The Association of Small Bombs Metaphors and Similes

Vikas' past actions

After his two sons are killed, Vikas questions his actions in the past: “Every way he turned, his past was detonated, revealing tunnels and alternative routes under the packed, settled earth of the present. For every decision, there were a million others he could have made. For every India, a Pakistan of possibilities.”

A jail is like a school

Jagdish Chacha, a former cabinet secretary, reveals that there is corruption in many areas of the public sector: “Technically this is not allowed, but a jail is like a school—if you know the principal you can do anything.”

The Khuranas

The Khuranas are described as a tight-knit family whose dreams and nightmares seem to be connected at night as well.
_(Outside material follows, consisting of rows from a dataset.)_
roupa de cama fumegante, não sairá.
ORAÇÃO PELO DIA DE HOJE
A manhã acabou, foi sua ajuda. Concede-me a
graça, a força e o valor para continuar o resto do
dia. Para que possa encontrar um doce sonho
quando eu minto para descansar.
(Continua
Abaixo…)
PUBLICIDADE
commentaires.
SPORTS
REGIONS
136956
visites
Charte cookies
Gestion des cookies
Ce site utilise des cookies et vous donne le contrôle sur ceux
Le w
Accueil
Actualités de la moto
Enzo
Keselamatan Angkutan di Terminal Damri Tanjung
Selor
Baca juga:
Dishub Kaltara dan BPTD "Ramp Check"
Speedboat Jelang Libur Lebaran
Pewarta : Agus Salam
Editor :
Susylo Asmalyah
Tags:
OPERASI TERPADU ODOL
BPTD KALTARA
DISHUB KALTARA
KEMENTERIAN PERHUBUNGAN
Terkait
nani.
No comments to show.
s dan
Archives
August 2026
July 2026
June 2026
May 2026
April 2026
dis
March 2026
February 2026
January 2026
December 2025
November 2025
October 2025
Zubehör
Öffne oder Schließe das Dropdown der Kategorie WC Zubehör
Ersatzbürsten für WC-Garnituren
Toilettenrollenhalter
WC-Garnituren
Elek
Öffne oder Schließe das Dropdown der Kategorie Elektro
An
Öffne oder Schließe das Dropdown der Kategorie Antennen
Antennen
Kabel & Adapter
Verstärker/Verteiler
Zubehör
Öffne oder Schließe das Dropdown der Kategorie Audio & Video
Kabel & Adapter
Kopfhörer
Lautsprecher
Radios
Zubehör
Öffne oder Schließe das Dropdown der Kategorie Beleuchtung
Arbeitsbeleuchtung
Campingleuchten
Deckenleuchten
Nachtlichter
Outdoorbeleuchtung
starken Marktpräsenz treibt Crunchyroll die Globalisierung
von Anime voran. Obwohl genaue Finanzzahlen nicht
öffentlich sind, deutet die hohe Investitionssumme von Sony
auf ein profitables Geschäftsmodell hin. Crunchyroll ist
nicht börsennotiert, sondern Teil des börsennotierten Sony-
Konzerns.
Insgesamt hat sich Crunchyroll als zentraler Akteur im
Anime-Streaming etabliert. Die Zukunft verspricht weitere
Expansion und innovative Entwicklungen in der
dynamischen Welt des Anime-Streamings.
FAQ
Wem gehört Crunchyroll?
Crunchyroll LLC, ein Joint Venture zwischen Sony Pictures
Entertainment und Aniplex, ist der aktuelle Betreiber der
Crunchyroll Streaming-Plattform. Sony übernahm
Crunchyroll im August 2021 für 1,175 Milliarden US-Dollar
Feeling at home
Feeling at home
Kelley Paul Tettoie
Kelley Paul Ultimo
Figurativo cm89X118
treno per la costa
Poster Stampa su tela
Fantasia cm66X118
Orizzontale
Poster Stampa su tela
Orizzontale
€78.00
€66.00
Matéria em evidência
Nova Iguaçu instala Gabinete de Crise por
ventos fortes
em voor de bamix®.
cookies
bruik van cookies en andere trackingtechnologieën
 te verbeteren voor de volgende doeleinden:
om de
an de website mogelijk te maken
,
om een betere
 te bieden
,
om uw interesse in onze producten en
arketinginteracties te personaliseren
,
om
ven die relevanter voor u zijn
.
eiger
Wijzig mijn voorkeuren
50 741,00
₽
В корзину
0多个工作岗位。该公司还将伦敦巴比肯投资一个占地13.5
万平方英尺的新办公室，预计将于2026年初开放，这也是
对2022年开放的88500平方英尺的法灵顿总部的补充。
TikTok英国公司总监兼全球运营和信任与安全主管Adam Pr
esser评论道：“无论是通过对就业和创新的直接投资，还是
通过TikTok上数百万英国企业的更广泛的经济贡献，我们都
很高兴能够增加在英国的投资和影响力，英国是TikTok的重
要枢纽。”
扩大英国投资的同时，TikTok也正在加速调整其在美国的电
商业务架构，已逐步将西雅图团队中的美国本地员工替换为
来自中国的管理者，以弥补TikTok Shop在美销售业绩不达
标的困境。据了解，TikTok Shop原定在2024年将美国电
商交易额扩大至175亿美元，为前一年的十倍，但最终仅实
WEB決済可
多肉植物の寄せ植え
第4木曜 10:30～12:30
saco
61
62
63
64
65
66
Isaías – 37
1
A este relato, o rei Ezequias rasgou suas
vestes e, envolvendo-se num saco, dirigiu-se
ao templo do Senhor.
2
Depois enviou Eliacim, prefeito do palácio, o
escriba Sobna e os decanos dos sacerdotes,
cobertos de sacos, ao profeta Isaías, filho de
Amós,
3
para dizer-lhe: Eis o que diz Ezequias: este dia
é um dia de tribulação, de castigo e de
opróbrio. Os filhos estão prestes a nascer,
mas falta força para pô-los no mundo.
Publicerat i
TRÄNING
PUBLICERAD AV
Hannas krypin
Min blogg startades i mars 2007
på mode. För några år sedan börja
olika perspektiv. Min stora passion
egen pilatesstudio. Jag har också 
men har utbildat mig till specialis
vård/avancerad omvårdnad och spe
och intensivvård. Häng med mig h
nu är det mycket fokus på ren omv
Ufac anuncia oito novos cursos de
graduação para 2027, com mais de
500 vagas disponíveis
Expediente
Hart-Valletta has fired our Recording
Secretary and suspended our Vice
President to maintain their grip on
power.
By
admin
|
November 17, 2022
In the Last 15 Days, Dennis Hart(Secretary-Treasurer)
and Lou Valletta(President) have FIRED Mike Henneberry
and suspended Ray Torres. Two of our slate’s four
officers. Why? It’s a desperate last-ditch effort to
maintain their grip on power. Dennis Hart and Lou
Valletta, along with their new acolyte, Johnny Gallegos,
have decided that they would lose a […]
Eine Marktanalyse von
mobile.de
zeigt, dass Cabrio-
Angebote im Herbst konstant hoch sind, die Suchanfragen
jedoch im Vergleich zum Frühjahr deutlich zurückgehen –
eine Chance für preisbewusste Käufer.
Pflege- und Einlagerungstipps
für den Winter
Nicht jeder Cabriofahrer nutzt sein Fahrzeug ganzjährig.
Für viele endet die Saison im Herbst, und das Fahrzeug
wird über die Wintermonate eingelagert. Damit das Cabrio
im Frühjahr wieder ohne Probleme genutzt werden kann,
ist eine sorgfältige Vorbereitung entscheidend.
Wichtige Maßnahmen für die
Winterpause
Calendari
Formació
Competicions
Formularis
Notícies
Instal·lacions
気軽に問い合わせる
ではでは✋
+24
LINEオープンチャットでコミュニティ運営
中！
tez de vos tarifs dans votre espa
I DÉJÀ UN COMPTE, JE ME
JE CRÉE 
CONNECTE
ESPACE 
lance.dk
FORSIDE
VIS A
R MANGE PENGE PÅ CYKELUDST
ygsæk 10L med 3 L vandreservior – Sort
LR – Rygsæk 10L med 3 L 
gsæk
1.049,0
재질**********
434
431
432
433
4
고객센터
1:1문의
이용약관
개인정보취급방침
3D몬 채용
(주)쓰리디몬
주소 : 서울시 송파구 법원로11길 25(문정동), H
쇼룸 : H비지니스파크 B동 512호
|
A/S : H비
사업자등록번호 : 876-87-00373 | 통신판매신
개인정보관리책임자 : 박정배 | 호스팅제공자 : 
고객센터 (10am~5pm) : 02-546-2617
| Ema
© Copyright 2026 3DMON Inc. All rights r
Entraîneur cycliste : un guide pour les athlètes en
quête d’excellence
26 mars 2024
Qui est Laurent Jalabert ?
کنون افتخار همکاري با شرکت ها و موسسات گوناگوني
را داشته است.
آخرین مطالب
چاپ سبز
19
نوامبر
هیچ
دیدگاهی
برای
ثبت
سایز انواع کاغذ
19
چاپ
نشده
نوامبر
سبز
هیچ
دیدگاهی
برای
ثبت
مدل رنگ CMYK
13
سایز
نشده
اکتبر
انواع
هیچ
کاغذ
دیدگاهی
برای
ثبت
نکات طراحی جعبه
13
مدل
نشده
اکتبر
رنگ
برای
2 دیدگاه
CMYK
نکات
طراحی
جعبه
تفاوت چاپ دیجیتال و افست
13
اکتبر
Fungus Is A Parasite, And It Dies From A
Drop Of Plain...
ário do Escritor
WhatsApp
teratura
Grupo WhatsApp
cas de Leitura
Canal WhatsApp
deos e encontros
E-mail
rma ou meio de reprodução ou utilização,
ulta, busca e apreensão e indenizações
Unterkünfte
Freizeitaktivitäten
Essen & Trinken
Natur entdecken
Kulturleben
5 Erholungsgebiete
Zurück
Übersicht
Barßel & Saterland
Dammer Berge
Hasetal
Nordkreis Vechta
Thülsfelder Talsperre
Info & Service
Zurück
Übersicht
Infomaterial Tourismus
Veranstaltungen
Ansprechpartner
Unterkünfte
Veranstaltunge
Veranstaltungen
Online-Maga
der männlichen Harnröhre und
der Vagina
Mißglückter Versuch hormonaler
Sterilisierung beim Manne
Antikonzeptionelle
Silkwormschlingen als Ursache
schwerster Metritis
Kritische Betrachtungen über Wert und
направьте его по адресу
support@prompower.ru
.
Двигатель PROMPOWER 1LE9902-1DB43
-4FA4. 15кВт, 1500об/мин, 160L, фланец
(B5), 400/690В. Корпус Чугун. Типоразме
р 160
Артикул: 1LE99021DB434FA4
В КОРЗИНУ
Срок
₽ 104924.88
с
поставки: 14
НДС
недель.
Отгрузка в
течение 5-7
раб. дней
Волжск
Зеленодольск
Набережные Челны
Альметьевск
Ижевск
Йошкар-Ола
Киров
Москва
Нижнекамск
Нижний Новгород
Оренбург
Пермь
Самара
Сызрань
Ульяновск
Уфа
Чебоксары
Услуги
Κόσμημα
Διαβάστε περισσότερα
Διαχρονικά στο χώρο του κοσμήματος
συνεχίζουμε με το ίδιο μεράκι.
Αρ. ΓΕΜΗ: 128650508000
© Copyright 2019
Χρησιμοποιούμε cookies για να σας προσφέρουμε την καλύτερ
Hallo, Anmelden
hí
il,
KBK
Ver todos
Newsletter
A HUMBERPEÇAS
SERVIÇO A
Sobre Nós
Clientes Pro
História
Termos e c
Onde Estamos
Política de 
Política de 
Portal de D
Tushar, one of the sons, sums it up: “We’re like tightly packed molecules.”

Accountancy exams

Education, particularly higher education, is described as hostile, comparing studies to a military campaign where failure could be fatal, and not just in the figurative sense: “The years of your chartered accountancy exams were years of nervousness, where you were still a child. You had a constant sense of falling. You were in the trenches with your guidebooks but when you came out you were on your own, dodging multiple-choice bullets.”

Mansoor's pain

When Mansoor is in the US studying computer science, his left wrist starts to ache so much that every keystroke feels like a painful expedition: “His wrist could barely continue on its journey along the valleys and plateaus of the keyboard.”